Privacy Of Insolvency Practitioners: Comparative Analysis Of UK (GDPR) And India (DPDP Act, 2023)
- IJLLR Journal
- 5 hours ago
- 2 min read
Ishan Mankotia & Mr Sheheen Marakkar
Abstract
Therefore, in this paper, a comparative legal analysis will be performed between the privacy rights and responsibilities of insolvency practitioners (IPs) in India under the Insolvency and Bankruptcy Code, 2016 (IBC) and Digital Personal Data Protection Act, 2023 (DPDP Act) against the Insolvency Act 1986 and the maintained GDPR of the UK. With digital assets increasingly taking over the current Corporate Insolvency Resolution Processes (CIRP), IPs have access to extensive personal datasets - creditor PAN/Aadhaar information, employee databases, customer databases, etc. - to verify claims, value them, and decide upon resolutions, tensions emerge between the disclosure requirements of IBC (Sections 15, 18, 25) and the fiduciary obligations of DPDP (Sections 4-12), which are fiduciary in nature.
The review shows that DPDP, with its inflexible use of legitimate uses, lack of the sectoral guidance and strong minimization, conflicts with the IBC transparency requirement, as opposed to GDPR whose lawful bases are flexible (legal obligation, a legitimate interest), ICO advisories on insolvency and judicial clarity (Southern Pacific, 2014). UK IPs have strong rights to refuse DSARs/erasure, disclose data to creditor committees and rely on forensic audit, cushioned by tests of proportionality, whereas Indian Resolution Professionals are helplessly exposed to compliance paralysis, data breach and delay in operations under vague exemption.

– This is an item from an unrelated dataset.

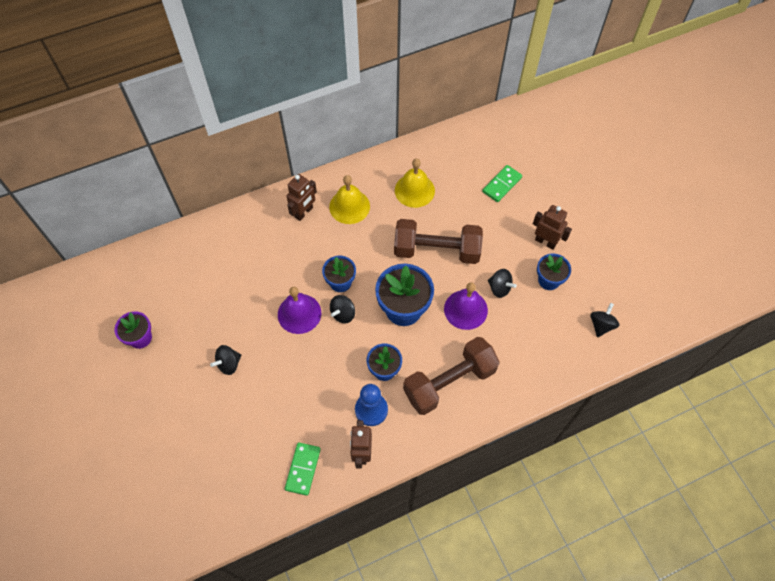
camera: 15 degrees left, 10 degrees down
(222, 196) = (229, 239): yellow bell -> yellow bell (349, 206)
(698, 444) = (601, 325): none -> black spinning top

The major obstacles are consent infeasibility, conflicts between confidentiality and transparency, and excessive burdens of small IPs. The proponents of comparative insight recommend moderated reforms: joint IBBI-DPBI rules that affirm insolvency exemptions, compulsory DPIA, anonymous disclosure, and RP training to align frameworks without undermining the recovery of creditors.
This paper talks about comparison between the privacy rights and responsibilities of insolvency practitioners (IPs) in India under the Insolvency and Bankruptcy Code, 2016 (IBC) and Digital Personal Data Protection Act, 2023 (DPDP Act) against the Insolvency Act 1986 and the maintained GDPR of the UK.